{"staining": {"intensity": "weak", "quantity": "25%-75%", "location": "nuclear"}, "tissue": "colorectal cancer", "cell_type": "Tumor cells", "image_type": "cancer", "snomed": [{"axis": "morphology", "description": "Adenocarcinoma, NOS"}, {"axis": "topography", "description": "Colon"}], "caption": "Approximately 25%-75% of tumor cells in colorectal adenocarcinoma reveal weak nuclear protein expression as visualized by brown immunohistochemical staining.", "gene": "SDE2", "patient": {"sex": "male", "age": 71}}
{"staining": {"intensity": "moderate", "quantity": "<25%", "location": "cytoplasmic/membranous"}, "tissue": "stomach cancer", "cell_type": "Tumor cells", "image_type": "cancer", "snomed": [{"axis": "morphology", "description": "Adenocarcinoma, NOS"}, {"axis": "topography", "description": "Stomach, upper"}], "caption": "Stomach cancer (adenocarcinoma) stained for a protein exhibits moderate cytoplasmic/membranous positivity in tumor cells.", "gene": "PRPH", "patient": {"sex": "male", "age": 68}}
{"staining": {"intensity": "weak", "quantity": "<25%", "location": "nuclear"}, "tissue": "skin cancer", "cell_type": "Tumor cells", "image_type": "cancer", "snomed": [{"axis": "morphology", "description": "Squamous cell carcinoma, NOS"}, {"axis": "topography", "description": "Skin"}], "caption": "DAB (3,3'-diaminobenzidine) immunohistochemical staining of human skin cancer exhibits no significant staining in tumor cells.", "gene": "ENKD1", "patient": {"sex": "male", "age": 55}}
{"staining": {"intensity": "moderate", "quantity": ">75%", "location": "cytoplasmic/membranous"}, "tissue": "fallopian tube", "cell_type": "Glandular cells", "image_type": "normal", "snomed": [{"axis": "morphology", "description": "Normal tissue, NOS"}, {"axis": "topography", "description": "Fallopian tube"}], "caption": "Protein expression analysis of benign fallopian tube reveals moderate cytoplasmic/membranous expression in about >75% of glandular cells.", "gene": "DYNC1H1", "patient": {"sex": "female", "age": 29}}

[Your task] Write down again the exact lines running from the beginning of the data to the line containing "cancer (adenocarcinoma) stained", with both ends included.

[Exercise response]
{"staining": {"intensity": "weak", "quantity": "25%-75%", "location": "nuclear"}, "tissue": "colorectal cancer", "cell_type": "Tumor cells", "image_type": "cancer", "snomed": [{"axis": "morphology", "description": "Adenocarcinoma, NOS"}, {"axis": "topography", "description": "Colon"}], "caption": "Approximately 25%-75% of tumor cells in colorectal adenocarcinoma reveal weak nuclear protein expression as visualized by brown immunohistochemical staining.", "gene": "SDE2", "patient": {"sex": "male", "age": 71}}
{"staining": {"intensity": "moderate", "quantity": "<25%", "location": "cytoplasmic/membranous"}, "tissue": "stomach cancer", "cell_type": "Tumor cells", "image_type": "cancer", "snomed": [{"axis": "morphology", "description": "Adenocarcinoma, NOS"}, {"axis": "topography", "description": "Stomach, upper"}], "caption": "Stomach cancer (adenocarcinoma) stained for a protein exhibits moderate cytoplasmic/membranous positivity in tumor cells.", "gene": "PRPH", "patient": {"sex": "male", "age": 68}}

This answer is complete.